Southwestern Mountaineers

  • Club Activities
  • Climb Year:
  • Publication Year: 1958

Southwestern Mountaineers. During 1957, the Southwestern Mountaineers carried out a program of intensive rock climbing in the Organ Mountains of New Mexico. While most of the major peaks had been climbed already, many new routes were pioneered and some unclimbed pinnacles ascended. Among the more noteworthy ascents was the climb of the Tiger Fang, an inconspicuous pinnacle on the northeast wall of the Organ Needles. This climb was made by Harry Davis and Tom McCalla. A second ascent of the North Tower of Shiprock, May 28, by Harry Earle, Bernard Topp, and Harry Davis was marred by the death of Topp when a rappel point in the Great Bowl failed.
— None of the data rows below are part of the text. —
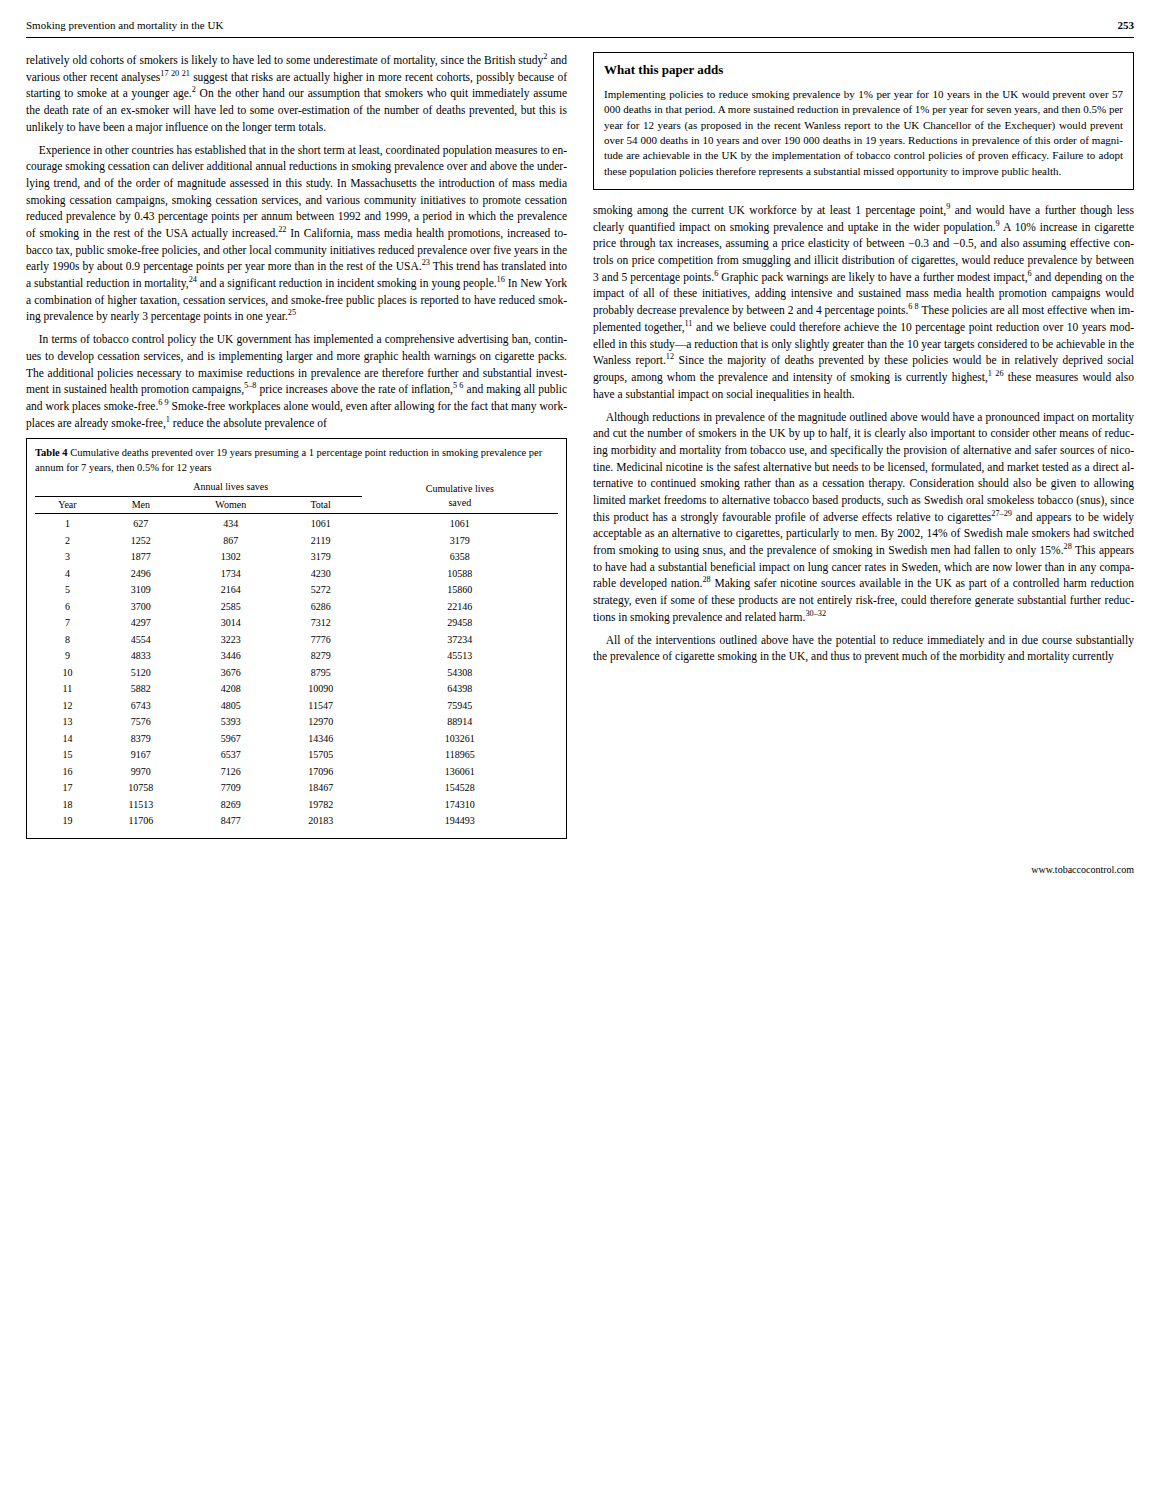Smoking prevention and mortality in the UK
253
relatively old cohorts of smokers is likely to have led to some underestimate of mortality, since the British study2 and various other recent analyses17 20 21 suggest that risks are actually higher in more recent cohorts, possibly because of starting to smoke at a younger age.2 On the other hand our assumption that smokers who quit immediately assume the death rate of an ex-smoker will have led to some over-estimation of the number of deaths prevented, but this is unlikely to have been a major influence on the longer term totals.
Experience in other countries has established that in the short term at least, coordinated population measures to encourage smoking cessation can deliver additional annual reductions in smoking prevalence over and above the underlying trend, and of the order of magnitude assessed in this study. In Massachusetts the introduction of mass media smoking cessation campaigns, smoking cessation services, and various community initiatives to promote cessation reduced prevalence by 0.43 percentage points per annum between 1992 and 1999, a period in which the prevalence of smoking in the rest of the USA actually increased.22 In California, mass media health promotions, increased tobacco tax, public smoke-free policies, and other local community initiatives reduced prevalence over five years in the early 1990s by about 0.9 percentage points per year more than in the rest of the USA.23 This trend has translated into a substantial reduction in mortality,24 and a significant reduction in incident smoking in young people.16 In New York a combination of higher taxation, cessation services, and smoke-free public places is reported to have reduced smoking prevalence by nearly 3 percentage points in one year.25
In terms of tobacco control policy the UK government has implemented a comprehensive advertising ban, continues to develop cessation services, and is implementing larger and more graphic health warnings on cigarette packs. The additional policies necessary to maximise reductions in prevalence are therefore further and substantial investment in sustained health promotion campaigns,5–8 price increases above the rate of inflation,5 6 and making all public and work places smoke-free.6 9 Smoke-free workplaces alone would, even after allowing for the fact that many workplaces are already smoke-free,1 reduce the absolute prevalence of
Table 4 Cumulative deaths prevented over 19 years presuming a 1 percentage point reduction in smoking prevalence per annum for 7 years, then 0.5% for 12 years
| | Annual lives saves | Cumulative lives saved |
| --- | --- | --- |
| Year | Men | Women | Total |
| 1 | 627 | 434 | 1061 | 1061 |
| 2 | 1252 | 867 | 2119 | 3179 |
| 3 | 1877 | 1302 | 3179 | 6358 |
| 4 | 2496 | 1734 | 4230 | 10588 |
| 5 | 3109 | 2164 | 5272 | 15860 |
| 6 | 3700 | 2585 | 6286 | 22146 |
| 7 | 4297 | 3014 | 7312 | 29458 |
| 8 | 4554 | 3223 | 7776 | 37234 |
| 9 | 4833 | 3446 | 8279 | 45513 |
| 10 | 5120 | 3676 | 8795 | 54308 |
| 11 | 5882 | 4208 | 10090 | 64398 |
| 12 | 6743 | 4805 | 11547 | 75945 |
| 13 | 7576 | 5393 | 12970 | 88914 |
| 14 | 8379 | 5967 | 14346 | 103261 |
| 15 | 9167 | 6537 | 15705 | 118965 |
| 16 | 9970 | 7126 | 17096 | 136061 |
| 17 | 10758 | 7709 | 18467 | 154528 |
| 18 | 11513 | 8269 | 19782 | 174310 |
| 19 | 11706 | 8477 | 20183 | 194493 |
What this paper adds
Implementing policies to reduce smoking prevalence by 1% per year for 10 years in the UK would prevent over 57 000 deaths in that period. A more sustained reduction in prevalence of 1% per year for seven years, and then 0.5% per year for 12 years (as proposed in the recent Wanless report to the UK Chancellor of the Exchequer) would prevent over 54 000 deaths in 10 years and over 190 000 deaths in 19 years. Reductions in prevalence of this order of magnitude are achievable in the UK by the implementation of tobacco control policies of proven efficacy. Failure to adopt these population policies therefore represents a substantial missed opportunity to improve public health.
smoking among the current UK workforce by at least 1 percentage point,9 and would have a further though less clearly quantified impact on smoking prevalence and uptake in the wider population.9 A 10% increase in cigarette price through tax increases, assuming a price elasticity of between −0.3 and −0.5, and also assuming effective controls on price competition from smuggling and illicit distribution of cigarettes, would reduce prevalence by between 3 and 5 percentage points.6 Graphic pack warnings are likely to have a further modest impact,6 and depending on the impact of all of these initiatives, adding intensive and sustained mass media health promotion campaigns would probably decrease prevalence by between 2 and 4 percentage points.6 8 These policies are all most effective when implemented together,11 and we believe could therefore achieve the 10 percentage point reduction over 10 years modelled in this study—a reduction that is only slightly greater than the 10 year targets considered to be achievable in the Wanless report.12 Since the majority of deaths prevented by these policies would be in relatively deprived social groups, among whom the prevalence and intensity of smoking is currently highest,1 26 these measures would also have a substantial impact on social inequalities in health.
Although reductions in prevalence of the magnitude outlined above would have a pronounced impact on mortality and cut the number of smokers in the UK by up to half, it is clearly also important to consider other means of reducing morbidity and mortality from tobacco use, and specifically the provision of alternative and safer sources of nicotine. Medicinal nicotine is the safest alternative but needs to be licensed, formulated, and market tested as a direct alternative to continued smoking rather than as a cessation therapy. Consideration should also be given to allowing limited market freedoms to alternative tobacco based products, such as Swedish oral smokeless tobacco (snus), since this product has a strongly favourable profile of adverse effects relative to cigarettes27–29 and appears to be widely acceptable as an alternative to cigarettes, particularly to men. By 2002, 14% of Swedish male smokers had switched from smoking to using snus, and the prevalence of smoking in Swedish men had fallen to only 15%.28 This appears to have had a substantial beneficial impact on lung cancer rates in Sweden, which are now lower than in any comparable developed nation.28 Making safer nicotine sources available in the UK as part of a controlled harm reduction strategy, even if some of these products are not entirely risk-free, could therefore generate substantial further reductions in smoking prevalence and related harm.30–32
All of the interventions outlined above have the potential to reduce immediately and in due course substantially the prevalence of cigarette smoking in the UK, and thus to prevent much of the morbidity and mortality currently
www.tobaccocontrol.com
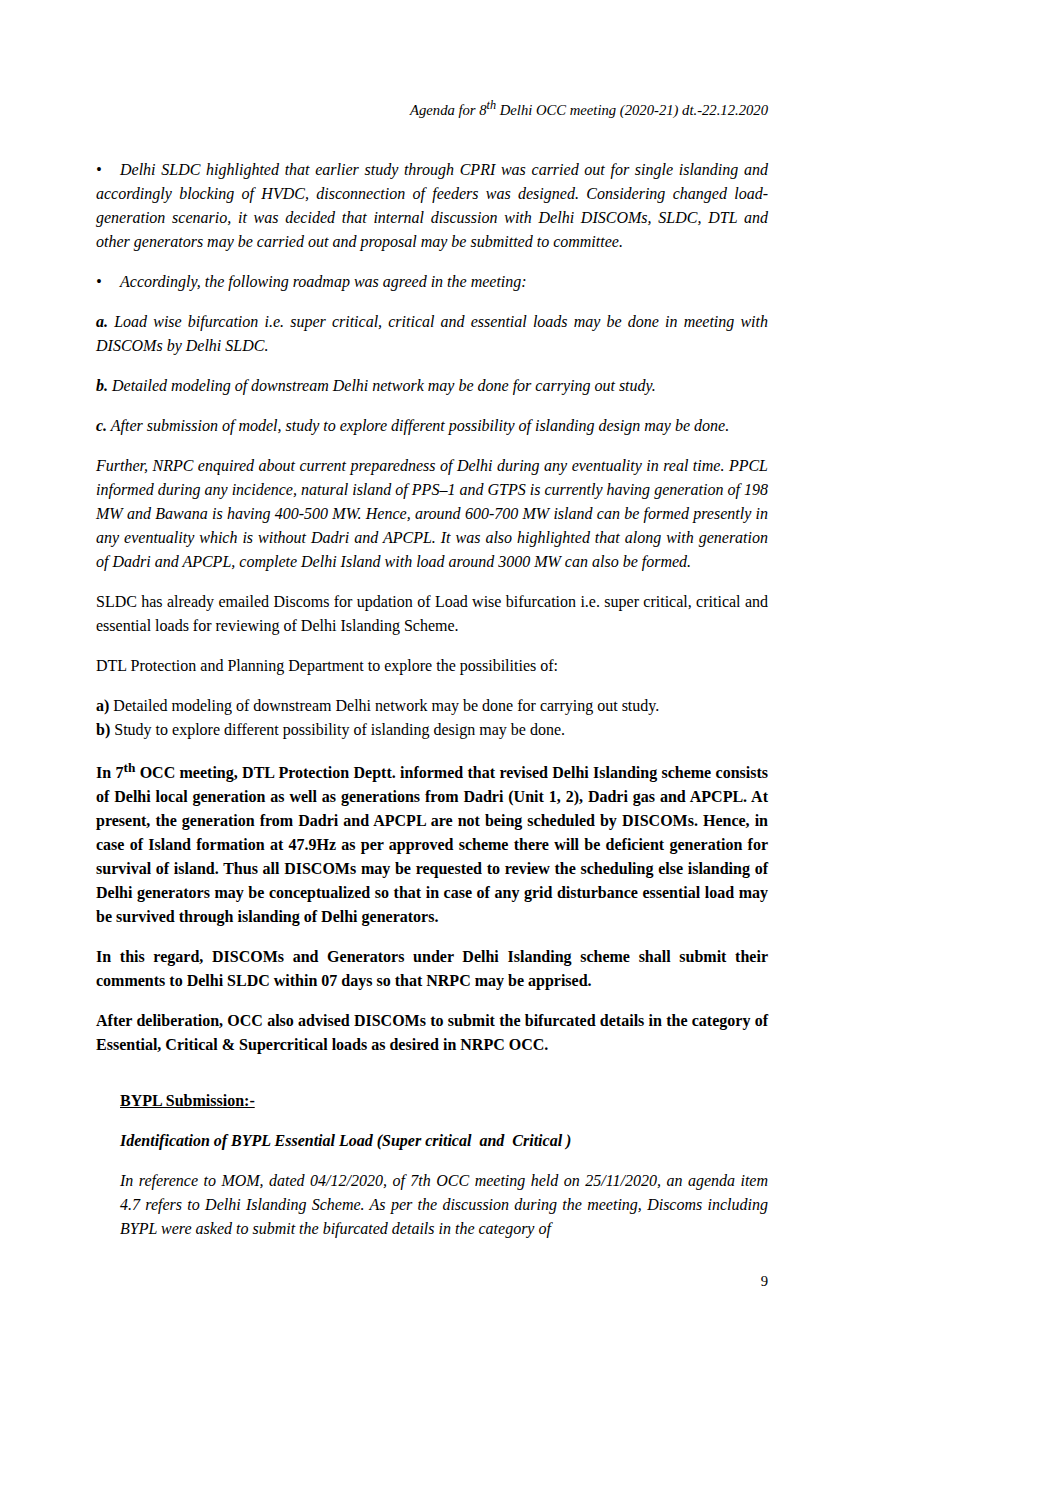Agenda for 8th Delhi OCC meeting (2020-21) dt.-22.12.2020
•Delhi SLDC highlighted that earlier study through CPRI was carried out for single islanding and accordingly blocking of HVDC, disconnection of feeders was designed. Considering changed load-generation scenario, it was decided that internal discussion with Delhi DISCOMs, SLDC, DTL and other generators may be carried out and proposal may be submitted to committee.
•Accordingly, the following roadmap was agreed in the meeting:
a. Load wise bifurcation i.e. super critical, critical and essential loads may be done in meeting with DISCOMs by Delhi SLDC.
b. Detailed modeling of downstream Delhi network may be done for carrying out study.
c. After submission of model, study to explore different possibility of islanding design may be done.
Further, NRPC enquired about current preparedness of Delhi during any eventuality in real time. PPCL informed during any incidence, natural island of PPS–1 and GTPS is currently having generation of 198 MW and Bawana is having 400-500 MW. Hence, around 600-700 MW island can be formed presently in any eventuality which is without Dadri and APCPL. It was also highlighted that along with generation of Dadri and APCPL, complete Delhi Island with load around 3000 MW can also be formed.
SLDC has already emailed Discoms for updation of Load wise bifurcation i.e. super critical, critical and essential loads for reviewing of Delhi Islanding Scheme.
DTL Protection and Planning Department to explore the possibilities of:
a) Detailed modeling of downstream Delhi network may be done for carrying out study.
b) Study to explore different possibility of islanding design may be done.
In 7th OCC meeting, DTL Protection Deptt. informed that revised Delhi Islanding scheme consists of Delhi local generation as well as generations from Dadri (Unit 1, 2), Dadri gas and APCPL. At present, the generation from Dadri and APCPL are not being scheduled by DISCOMs. Hence, in case of Island formation at 47.9Hz as per approved scheme there will be deficient generation for survival of island. Thus all DISCOMs may be requested to review the scheduling else islanding of Delhi generators may be conceptualized so that in case of any grid disturbance essential load may be survived through islanding of Delhi generators.
In this regard, DISCOMs and Generators under Delhi Islanding scheme shall submit their comments to Delhi SLDC within 07 days so that NRPC may be apprised.
After deliberation, OCC also advised DISCOMs to submit the bifurcated details in the category of Essential, Critical & Supercritical loads as desired in NRPC OCC.
BYPL Submission:-
Identification of BYPL Essential Load (Super critical and Critical )
In reference to MOM, dated 04/12/2020, of 7th OCC meeting held on 25/11/2020, an agenda item 4.7 refers to Delhi Islanding Scheme. As per the discussion during the meeting, Discoms including BYPL were asked to submit the bifurcated details in the category of
9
Because of the ruggedness of southwestern terrain, rescue operations in the Organs have been somewhat difficult, especially when a stretcher must be carried to the scene of an accident. Working with Army authorities at White Sands Proving Grounds, Club members, led by President Dave Waddington, designed a three-part stretcher, whose sections may be used as pack-boards for carrying equipment to the scene of an accident. Easily assembled, the stretcher is then used to carry the victim out of the mountains. The stretcher was built by the Army and is now stored at the White Sands Dispensary for use in an emergency or for training purposes.

Primarily a rock-climbing group in the past, the Southwestern Mountaineers is enlarging the scope of its program to provide hiking, caving, and other activities for its members. The Club invites participation in its programs by members of other mountaineering clubs.